Pharma SMEs in India are continuously growing at different levels and they can take us to a bright future of the Indian pharma industry. Hence, it is very important that adequate support and nurturing of SMEs should take place to safeguard the future of the sector.
Pharma SMEs require support for the following:
- Technology upgradation: SMEs require technology upgradation fund to upgrade their plants and meet the increasing global requirements. As they may not receive funding from venture capitalists, Government of India needs to support this through a technology upgradation fund. Although the intention of the government to support SMEs is genuine, it is not reflected in adequate funding for the SME sector. The government feels that the Credit Linked Capital Subsidy Scheme (CLCSS), which was earlier announced is meeting the funding for small sector. But, unfortunately, this scheme is not active and almost redundant. Recently, the government has come with a proposal of Rs 500 crores to help the medium sector, but not the small sector. It is important that this funding should be enlarged not only to medium but also to small sector. It will also be not adequate considering the huge funding required by around 7000 pharma SMEs in India.
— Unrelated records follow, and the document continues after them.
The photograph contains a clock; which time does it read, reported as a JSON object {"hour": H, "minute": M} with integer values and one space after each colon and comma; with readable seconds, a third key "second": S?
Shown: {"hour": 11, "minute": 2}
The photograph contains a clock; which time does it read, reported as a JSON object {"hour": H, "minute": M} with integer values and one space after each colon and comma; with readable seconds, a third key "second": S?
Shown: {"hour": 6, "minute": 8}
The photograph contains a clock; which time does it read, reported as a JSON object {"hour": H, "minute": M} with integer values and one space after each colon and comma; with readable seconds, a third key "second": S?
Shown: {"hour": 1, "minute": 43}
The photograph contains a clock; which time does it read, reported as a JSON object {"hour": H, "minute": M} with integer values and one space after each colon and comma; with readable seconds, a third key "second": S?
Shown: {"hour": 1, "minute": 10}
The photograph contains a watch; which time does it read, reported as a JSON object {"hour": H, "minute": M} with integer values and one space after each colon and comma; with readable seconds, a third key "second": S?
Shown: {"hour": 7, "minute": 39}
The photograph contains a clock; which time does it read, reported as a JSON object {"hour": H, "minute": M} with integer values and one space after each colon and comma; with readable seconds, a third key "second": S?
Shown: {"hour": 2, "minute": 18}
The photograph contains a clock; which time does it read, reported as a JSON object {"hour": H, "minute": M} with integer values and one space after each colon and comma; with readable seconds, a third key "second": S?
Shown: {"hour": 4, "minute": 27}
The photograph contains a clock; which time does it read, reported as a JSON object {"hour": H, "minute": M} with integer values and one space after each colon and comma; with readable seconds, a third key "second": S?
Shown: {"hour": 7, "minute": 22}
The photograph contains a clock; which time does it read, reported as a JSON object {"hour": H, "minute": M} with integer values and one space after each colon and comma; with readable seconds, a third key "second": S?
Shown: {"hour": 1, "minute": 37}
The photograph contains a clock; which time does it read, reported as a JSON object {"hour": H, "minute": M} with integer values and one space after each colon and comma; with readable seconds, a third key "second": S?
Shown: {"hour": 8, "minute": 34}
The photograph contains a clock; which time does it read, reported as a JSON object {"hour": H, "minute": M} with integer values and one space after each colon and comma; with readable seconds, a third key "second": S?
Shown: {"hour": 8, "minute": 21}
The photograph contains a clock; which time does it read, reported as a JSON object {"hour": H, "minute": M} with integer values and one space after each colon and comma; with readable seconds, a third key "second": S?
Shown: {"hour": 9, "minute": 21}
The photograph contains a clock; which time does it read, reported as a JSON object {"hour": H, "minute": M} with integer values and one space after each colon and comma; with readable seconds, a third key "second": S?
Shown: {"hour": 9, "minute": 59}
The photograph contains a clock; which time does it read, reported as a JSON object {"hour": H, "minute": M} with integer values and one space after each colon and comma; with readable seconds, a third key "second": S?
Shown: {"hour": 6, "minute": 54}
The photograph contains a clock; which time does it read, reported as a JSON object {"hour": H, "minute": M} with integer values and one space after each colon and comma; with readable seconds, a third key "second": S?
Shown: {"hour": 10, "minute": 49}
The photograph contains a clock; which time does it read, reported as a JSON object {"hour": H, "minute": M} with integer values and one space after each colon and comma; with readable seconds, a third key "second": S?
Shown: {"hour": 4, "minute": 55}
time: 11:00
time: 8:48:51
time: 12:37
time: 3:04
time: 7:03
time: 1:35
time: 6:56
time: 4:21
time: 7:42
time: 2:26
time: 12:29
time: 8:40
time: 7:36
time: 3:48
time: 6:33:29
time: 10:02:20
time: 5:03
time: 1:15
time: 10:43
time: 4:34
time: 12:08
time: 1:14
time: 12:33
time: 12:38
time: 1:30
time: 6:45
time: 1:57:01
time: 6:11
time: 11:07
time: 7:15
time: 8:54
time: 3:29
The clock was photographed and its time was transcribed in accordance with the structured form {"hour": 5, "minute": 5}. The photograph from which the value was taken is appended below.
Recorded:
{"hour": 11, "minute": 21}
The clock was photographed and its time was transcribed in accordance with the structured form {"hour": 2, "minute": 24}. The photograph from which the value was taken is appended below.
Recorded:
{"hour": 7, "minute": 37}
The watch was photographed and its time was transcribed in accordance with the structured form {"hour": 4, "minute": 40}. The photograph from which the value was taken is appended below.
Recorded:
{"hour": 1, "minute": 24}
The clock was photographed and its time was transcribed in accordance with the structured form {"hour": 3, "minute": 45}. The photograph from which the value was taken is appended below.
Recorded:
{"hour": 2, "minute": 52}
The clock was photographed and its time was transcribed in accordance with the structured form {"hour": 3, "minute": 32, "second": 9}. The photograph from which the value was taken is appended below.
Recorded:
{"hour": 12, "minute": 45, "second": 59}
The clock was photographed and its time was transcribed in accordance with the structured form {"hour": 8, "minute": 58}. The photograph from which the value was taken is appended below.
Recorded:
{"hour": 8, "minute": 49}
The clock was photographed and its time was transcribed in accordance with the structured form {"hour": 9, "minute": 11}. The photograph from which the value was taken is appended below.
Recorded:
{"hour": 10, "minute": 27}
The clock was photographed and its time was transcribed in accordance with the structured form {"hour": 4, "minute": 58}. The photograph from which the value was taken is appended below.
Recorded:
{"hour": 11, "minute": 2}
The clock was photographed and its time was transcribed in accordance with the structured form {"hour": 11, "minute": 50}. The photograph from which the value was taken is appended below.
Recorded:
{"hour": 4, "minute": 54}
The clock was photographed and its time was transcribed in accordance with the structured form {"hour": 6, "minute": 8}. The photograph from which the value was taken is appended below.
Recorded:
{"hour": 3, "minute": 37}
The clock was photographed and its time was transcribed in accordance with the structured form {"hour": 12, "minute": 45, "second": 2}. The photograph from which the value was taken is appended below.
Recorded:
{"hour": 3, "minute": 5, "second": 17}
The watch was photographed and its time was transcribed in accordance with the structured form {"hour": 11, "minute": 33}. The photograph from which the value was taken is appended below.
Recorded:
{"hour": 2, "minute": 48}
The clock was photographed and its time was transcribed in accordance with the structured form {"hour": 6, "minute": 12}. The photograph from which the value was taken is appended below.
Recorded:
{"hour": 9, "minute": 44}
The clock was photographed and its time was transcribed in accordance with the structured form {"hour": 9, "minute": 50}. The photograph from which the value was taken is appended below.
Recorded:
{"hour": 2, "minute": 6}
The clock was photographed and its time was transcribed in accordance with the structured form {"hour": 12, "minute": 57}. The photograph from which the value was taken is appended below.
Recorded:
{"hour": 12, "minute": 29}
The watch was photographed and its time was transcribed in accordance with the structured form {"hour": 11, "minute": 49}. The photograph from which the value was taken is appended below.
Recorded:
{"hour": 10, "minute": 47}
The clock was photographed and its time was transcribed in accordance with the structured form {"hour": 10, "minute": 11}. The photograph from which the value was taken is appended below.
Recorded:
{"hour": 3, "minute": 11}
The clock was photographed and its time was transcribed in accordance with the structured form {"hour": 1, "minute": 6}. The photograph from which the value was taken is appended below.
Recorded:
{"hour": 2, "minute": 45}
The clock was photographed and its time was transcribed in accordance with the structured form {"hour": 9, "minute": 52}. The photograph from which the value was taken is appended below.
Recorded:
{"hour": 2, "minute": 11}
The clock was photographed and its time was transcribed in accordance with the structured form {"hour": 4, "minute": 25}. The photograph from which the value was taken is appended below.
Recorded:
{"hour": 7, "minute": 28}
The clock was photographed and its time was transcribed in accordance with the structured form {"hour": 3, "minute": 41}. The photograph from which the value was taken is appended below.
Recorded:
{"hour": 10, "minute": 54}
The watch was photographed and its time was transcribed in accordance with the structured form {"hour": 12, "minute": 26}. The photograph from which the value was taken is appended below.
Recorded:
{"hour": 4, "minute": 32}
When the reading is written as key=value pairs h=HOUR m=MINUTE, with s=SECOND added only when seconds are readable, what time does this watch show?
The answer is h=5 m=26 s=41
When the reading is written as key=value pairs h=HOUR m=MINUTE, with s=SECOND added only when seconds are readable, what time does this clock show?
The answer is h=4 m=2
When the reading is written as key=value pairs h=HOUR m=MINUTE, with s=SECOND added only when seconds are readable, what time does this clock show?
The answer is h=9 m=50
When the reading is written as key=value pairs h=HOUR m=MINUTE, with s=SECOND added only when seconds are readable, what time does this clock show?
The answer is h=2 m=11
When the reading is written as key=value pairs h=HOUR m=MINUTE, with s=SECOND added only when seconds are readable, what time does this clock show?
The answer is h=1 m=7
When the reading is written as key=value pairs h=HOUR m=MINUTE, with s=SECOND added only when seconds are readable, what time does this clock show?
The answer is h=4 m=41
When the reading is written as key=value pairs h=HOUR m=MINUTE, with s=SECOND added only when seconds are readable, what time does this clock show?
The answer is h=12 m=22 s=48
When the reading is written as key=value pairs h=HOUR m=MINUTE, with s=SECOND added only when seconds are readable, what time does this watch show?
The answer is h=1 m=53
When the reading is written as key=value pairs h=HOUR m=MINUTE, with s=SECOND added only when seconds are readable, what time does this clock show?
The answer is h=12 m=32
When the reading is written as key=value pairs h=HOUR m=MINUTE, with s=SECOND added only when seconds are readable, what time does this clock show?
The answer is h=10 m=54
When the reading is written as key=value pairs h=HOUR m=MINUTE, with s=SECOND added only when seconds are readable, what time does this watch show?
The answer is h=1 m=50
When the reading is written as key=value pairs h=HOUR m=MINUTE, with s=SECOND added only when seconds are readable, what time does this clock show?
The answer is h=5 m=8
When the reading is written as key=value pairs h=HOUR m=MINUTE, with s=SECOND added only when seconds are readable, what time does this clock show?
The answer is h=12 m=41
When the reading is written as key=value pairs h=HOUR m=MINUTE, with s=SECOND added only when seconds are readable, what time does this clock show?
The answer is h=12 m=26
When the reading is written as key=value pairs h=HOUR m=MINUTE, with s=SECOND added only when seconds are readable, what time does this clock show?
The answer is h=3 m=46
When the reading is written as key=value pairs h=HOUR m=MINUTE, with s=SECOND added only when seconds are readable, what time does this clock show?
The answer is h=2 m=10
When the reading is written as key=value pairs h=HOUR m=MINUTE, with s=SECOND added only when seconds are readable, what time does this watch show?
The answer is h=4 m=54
- Training: SMEs require training on GMP practice and skill development. IDMA has been doing its best to conduct seminars on ‘Schedule M & Beyond’ at various venues in India with the help of Department of Pharmaceuticals (DoP). We understand that the Central Drugs Standard Control Organization (CDSCO) is also considering GMP training for SMEs in various parts of India, in order to upgrade Schedule-M. We also need to step up our activities in training on skill development, since India will require a huge number of skilled people to meet the future requirements of the industry. Life Sciences Sector Skill Development Council (LSSSDC) is in the process of setting standards for various cadres and they focus on the skill gaps.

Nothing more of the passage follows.